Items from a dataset
--------

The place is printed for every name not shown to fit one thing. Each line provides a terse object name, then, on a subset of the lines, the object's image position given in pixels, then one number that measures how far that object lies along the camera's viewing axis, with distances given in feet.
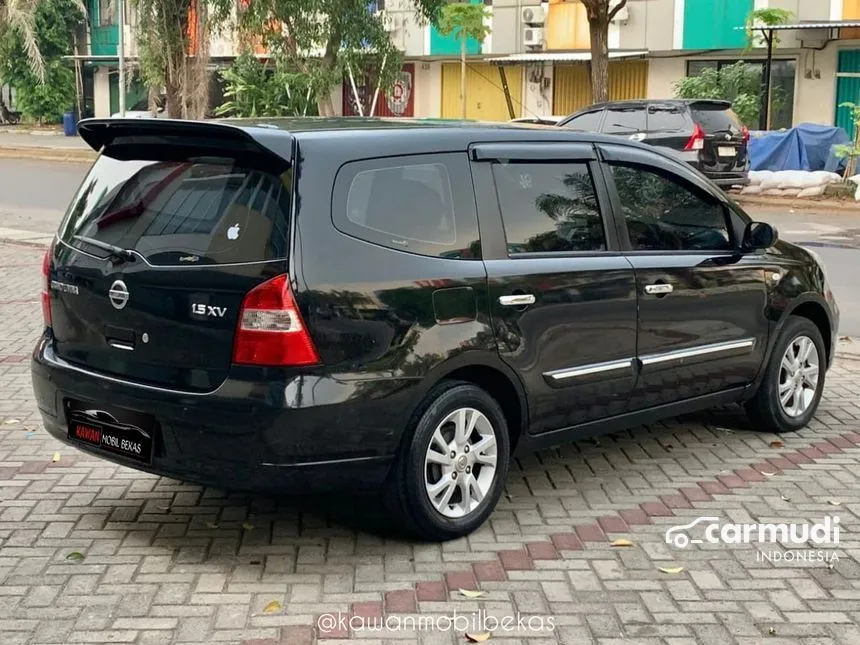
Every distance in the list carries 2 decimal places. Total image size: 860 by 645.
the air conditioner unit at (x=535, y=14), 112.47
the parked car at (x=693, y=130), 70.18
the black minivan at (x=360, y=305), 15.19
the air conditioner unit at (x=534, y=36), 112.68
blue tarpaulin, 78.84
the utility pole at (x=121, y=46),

--------

> [PROBLEM DESCRIPTION] Leave out any pictures and return exactly the lines from the beginning of the data through the line with "the air conditioner unit at (x=534, y=36), 112.68", inclusive.

> [ANSWER]
The place is printed for every name not shown to fit one thing. Each line provides a terse object name, then, on a subset of the lines, the object's image position given in pixels, then one number that measures how far that object lies along the camera's viewing axis, with distances given in feet.
Every distance in the list carries 2 decimal places. Total image size: 860 by 645.
the air conditioner unit at (x=535, y=14), 112.47
the parked car at (x=693, y=130), 70.18
the black minivan at (x=360, y=305), 15.19
the air conditioner unit at (x=534, y=36), 112.68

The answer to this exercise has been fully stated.